> _Verifique sua compreensão_:
1) Segundo a reportagem sobre a morte de Miguel Sabat Nuet, em que data ele foi preso em São Paulo?
2) Repita fielmente o trecho da reportagem sobre a morte de Miguel Sabat Nuet que vai de "Nos papéis, Miguel" até "militância política relevante.", incluindo estas últimas palavras.
┌─ Texto do exercício
Familiares também rejeitam hipótese de suicídio

PATU ANTUNES
COLABORAÇÃO PARA A FOLHA, EM BARCELONA

"Nunca pudemos saber o que houve realmente com ele. Queremos esclarecer esse episódio e que se faça a exumação do corpo para saber o que aconteceu com ele na prisão."
A afirmação é de Maria del Carmen Sabat, 53, filha do espanhol Miguel Sabat Nuet, localizada pela Folha na Venezuela, juntamente com Minerva Sabat, 73, sobrinha e uma das pessoas com quem ele mais tinha contato durante seus 23 anos de vida na Venezuela. "Nunca acreditamos em suicídio, mesmo porque em um dos documentos que vimos na Embaixada brasileira em Caracas constava que ele tinha fraturas. Para nós, Miguel foi torturado até a morte", diz Minerva.
A hipótese de suicídio também é rejeitada pelo irmão de Miguel, Carlos Sabat, 78, e outra sobrinha, Carmen Francisco, 61, localizados pela Folha em Barcelona, cidade onde Miguel nasceu e de onde emigrou para Caracas por volta de 1950. "Não acreditamos nessa hipótese, ainda mais que falaram que foi com o cinto... Essa é a primeira coisa que tiram do preso, não?", questiona Carlos.
Miguel foi preso em São Paulo em 9 de outubro de 1973. Segundo documentos do Dops, ele teria pulado de um trem em movimento, na estação Barra Funda, e deixado uma mala. Funcionários da empresa ferroviária chamaram a polícia e através do conteúdo da mala chegaram até ele. A família rejeita essa explicação.
"Como é que Miguel, um homem de 50 anos, ia pular de um trem em movimento?", afirma Carlos. Minerva Sabat diz ter sido informada pela Embaixada brasileira em Caracas, à época da morte, de que Miguel foi preso ao voltar de Buenos Aires para Caracas. Ele teria sido revistado e em sua mala foram encontrados documentos que levaram à sua detenção.
Nos papéis, Miguel demonstraria ser comunista e ter sofrido perseguição da Igreja Católica -ele seria o autor de uma certa filosofia "Hectólogos para la Paz y la Fraternidad Universal". A família não reconhece que ele possa ter tido militância política relevante.
Maria del Carmen, a segunda dos três filhos que Miguel teve na Venezuela e com os quais pouco contato mantinha, diz que seu pai sempre teve trabalho fixo e não era de conhecimento da família que ele pudesse estar envolvido com algum tipo de organização.
└─
┌─ Registros de dados
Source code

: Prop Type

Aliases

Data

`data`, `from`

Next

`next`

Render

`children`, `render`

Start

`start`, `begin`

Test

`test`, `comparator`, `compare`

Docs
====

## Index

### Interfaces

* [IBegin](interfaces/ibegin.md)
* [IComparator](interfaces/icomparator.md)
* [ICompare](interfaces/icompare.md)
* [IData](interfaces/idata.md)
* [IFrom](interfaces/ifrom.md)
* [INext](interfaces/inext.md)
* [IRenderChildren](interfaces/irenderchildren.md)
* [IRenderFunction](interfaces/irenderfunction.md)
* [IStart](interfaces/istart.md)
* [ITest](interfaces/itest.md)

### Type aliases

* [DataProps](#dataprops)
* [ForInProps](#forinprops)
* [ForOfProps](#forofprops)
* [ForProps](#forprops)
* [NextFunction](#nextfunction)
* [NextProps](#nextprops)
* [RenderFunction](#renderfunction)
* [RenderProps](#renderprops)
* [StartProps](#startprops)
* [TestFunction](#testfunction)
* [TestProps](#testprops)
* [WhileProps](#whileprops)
└─
> _Respostas das tarefas_:
1) Em 9 de outubro de 1973.

2)
Nos papéis, Miguel demonstraria ser comunista e ter sofrido perseguição da Igreja Católica -ele seria o autor de uma certa filosofia "Hectólogos para la Paz y la Fraternidad Universal". A família não reconhece que ele possa ter tido militância política relevante.